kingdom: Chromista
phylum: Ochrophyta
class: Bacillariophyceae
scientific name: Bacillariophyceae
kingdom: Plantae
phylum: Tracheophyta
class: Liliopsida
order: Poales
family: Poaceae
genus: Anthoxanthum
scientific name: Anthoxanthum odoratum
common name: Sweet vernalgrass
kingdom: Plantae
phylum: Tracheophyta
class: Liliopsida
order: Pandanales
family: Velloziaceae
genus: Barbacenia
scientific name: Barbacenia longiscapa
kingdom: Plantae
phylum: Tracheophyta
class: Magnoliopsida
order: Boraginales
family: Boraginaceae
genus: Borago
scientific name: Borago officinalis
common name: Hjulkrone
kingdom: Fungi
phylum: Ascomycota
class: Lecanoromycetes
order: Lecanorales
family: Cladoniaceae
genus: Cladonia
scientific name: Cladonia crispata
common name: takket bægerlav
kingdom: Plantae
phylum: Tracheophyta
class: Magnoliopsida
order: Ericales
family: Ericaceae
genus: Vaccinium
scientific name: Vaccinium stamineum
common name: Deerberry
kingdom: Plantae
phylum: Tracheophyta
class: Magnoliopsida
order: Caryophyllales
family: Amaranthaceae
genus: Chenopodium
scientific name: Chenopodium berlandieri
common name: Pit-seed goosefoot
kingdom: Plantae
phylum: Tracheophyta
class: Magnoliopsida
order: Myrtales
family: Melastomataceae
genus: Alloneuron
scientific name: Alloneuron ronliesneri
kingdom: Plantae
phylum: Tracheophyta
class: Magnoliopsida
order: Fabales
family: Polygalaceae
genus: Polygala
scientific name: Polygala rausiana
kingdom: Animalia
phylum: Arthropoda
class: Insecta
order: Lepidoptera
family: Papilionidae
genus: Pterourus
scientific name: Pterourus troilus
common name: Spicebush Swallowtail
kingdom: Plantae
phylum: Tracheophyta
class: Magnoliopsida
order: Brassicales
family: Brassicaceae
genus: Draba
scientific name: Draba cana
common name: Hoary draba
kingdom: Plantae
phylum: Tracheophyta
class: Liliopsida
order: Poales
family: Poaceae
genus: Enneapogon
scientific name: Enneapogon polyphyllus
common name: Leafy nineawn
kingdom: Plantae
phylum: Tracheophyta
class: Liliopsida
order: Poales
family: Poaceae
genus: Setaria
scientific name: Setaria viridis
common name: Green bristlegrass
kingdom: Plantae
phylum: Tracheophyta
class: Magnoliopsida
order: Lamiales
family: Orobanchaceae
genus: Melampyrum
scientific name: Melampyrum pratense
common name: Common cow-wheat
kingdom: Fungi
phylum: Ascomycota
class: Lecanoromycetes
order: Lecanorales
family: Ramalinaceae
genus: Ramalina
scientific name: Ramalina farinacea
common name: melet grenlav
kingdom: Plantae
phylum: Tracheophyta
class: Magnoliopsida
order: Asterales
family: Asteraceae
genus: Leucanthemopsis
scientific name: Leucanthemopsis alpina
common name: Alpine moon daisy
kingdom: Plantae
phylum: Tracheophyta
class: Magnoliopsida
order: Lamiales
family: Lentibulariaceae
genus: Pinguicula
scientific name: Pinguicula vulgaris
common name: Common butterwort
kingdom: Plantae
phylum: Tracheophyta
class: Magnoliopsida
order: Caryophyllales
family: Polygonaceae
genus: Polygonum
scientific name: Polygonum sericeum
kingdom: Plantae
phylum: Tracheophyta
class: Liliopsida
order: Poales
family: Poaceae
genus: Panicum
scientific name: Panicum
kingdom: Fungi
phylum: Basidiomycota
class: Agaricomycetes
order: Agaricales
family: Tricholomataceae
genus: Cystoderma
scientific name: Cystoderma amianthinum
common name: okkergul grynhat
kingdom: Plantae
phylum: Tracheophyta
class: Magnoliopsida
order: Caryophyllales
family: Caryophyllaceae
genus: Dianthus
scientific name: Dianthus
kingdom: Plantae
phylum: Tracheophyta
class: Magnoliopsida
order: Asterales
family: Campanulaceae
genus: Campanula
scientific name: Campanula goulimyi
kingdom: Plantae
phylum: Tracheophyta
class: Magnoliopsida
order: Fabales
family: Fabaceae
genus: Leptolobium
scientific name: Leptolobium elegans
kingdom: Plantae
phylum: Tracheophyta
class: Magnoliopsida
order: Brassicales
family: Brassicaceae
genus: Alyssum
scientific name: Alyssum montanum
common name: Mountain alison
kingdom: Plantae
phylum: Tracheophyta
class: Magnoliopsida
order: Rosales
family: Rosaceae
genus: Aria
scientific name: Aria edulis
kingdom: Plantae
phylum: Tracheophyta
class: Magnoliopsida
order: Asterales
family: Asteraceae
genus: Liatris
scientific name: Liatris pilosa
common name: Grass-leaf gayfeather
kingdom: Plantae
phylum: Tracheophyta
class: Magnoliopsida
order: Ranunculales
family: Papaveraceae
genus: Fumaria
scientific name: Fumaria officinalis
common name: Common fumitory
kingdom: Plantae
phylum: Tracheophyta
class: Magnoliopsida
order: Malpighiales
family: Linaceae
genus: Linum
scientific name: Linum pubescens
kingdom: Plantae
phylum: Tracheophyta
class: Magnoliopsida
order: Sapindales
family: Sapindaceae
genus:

________________

▸ **WHAT TO DO**
Copy out all the lines above, putting "Latin name" in place of "scientific name" every time it appears and leaving everything else unchanged.

▸ **OUTPUT FOR THIS TASK**
kingdom: Chromista
phylum: Ochrophyta
class: Bacillariophyceae
Latin name: Bacillariophyceae
kingdom: Plantae
phylum: Tracheophyta
class: Liliopsida
order: Poales
family: Poaceae
genus: Anthoxanthum
Latin name: Anthoxanthum odoratum
common name: Sweet vernalgrass
kingdom: Plantae
phylum: Tracheophyta
class: Liliopsida
order: Pandanales
family: Velloziaceae
genus: Barbacenia
Latin name: Barbacenia longiscapa
kingdom: Plantae
phylum: Tracheophyta
class: Magnoliopsida
order: Boraginales
family: Boraginaceae
genus: Borago
Latin name: Borago officinalis
common name: Hjulkrone
kingdom: Fungi
phylum: Ascomycota
class: Lecanoromycetes
order: Lecanorales
family: Cladoniaceae
genus: Cladonia
Latin name: Cladonia crispata
common name: takket bægerlav
kingdom: Plantae
phylum: Tracheophyta
class: Magnoliopsida
order: Ericales
family: Ericaceae
genus: Vaccinium
Latin name: Vaccinium stamineum
common name: Deerberry
kingdom: Plantae
phylum: Tracheophyta
class: Magnoliopsida
order: Caryophyllales
family: Amaranthaceae
genus: Chenopodium
Latin name: Chenopodium berlandieri
common name: Pit-seed goosefoot
kingdom: Plantae
phylum: Tracheophyta
class: Magnoliopsida
order: Myrtales
family: Melastomataceae
genus: Alloneuron
Latin name: Alloneuron ronliesneri
kingdom: Plantae
phylum: Tracheophyta
class: Magnoliopsida
order: Fabales
family: Polygalaceae
genus: Polygala
Latin name: Polygala rausiana
kingdom: Animalia
phylum: Arthropoda
class: Insecta
order: Lepidoptera
family: Papilionidae
genus: Pterourus
Latin name: Pterourus troilus
common name: Spicebush Swallowtail
kingdom: Plantae
phylum: Tracheophyta
class: Magnoliopsida
order: Brassicales
family: Brassicaceae
genus: Draba
Latin name: Draba cana
common name: Hoary draba
kingdom: Plantae
phylum: Tracheophyta
class: Liliopsida
order: Poales
family: Poaceae
genus: Enneapogon
Latin name: Enneapogon polyphyllus
common name: Leafy nineawn
kingdom: Plantae
phylum: Tracheophyta
class: Liliopsida
order: Poales
family: Poaceae
genus: Setaria
Latin name: Setaria viridis
common name: Green bristlegrass
kingdom: Plantae
phylum: Tracheophyta
class: Magnoliopsida
order: Lamiales
family: Orobanchaceae
genus: Melampyrum
Latin name: Melampyrum pratense
common name: Common cow-wheat
kingdom: Fungi
phylum: Ascomycota
class: Lecanoromycetes
order: Lecanorales
family: Ramalinaceae
genus: Ramalina
Latin name: Ramalina farinacea
common name: melet grenlav
kingdom: Plantae
phylum: Tracheophyta
class: Magnoliopsida
order: Asterales
family: Asteraceae
genus: Leucanthemopsis
Latin name: Leucanthemopsis alpina
common name: Alpine moon daisy
kingdom: Plantae
phylum: Tracheophyta
class: Magnoliopsida
order: Lamiales
family: Lentibulariaceae
genus: Pinguicula
Latin name: Pinguicula vulgaris
common name: Common butterwort
kingdom: Plantae
phylum: Tracheophyta
class: Magnoliopsida
order: Caryophyllales
family: Polygonaceae
genus: Polygonum
Latin name: Polygonum sericeum
kingdom: Plantae
phylum: Tracheophyta
class: Liliopsida
order: Poales
family: Poaceae
genus: Panicum
Latin name: Panicum
kingdom: Fungi
phylum: Basidiomycota
class: Agaricomycetes
order: Agaricales
family: Tricholomataceae
genus: Cystoderma
Latin name: Cystoderma amianthinum
common name: okkergul grynhat
kingdom: Plantae
phylum: Tracheophyta
class: Magnoliopsida
order: Caryophyllales
family: Caryophyllaceae
genus: Dianthus
Latin name: Dianthus
kingdom: Plantae
phylum: Tracheophyta
class: Magnoliopsida
order: Asterales
family: Campanulaceae
genus: Campanula
Latin name: Campanula goulimyi
kingdom: Plantae
phylum: Tracheophyta
class: Magnoliopsida
order: Fabales
family: Fabaceae
genus: Leptolobium
Latin name: Leptolobium elegans
kingdom: Plantae
phylum: Tracheophyta
class: Magnoliopsida
order: Brassicales
family: Brassicaceae
genus: Alyssum
Latin name: Alyssum montanum
common name: Mountain alison
kingdom: Plantae
phylum: Tracheophyta
class: Magnoliopsida
order: Rosales
family: Rosaceae
genus: Aria
Latin name: Aria edulis
kingdom: Plantae
phylum: Tracheophyta
class: Magnoliopsida
order: Asterales
family: Asteraceae
genus: Liatris
Latin name: Liatris pilosa
common name: Grass-leaf gayfeather
kingdom: Plantae
phylum: Tracheophyta
class: Magnoliopsida
order: Ranunculales
family: Papaveraceae
genus: Fumaria
Latin name: Fumaria officinalis
common name: Common fumitory
kingdom: Plantae
phylum: Tracheophyta
class: Magnoliopsida
order: Malpighiales
family: Linaceae
genus: Linum
Latin name: Linum pubescens
kingdom: Plantae
phylum: Tracheophyta
class: Magnoliopsida
order: Sapindales
family: Sapindaceae
genus:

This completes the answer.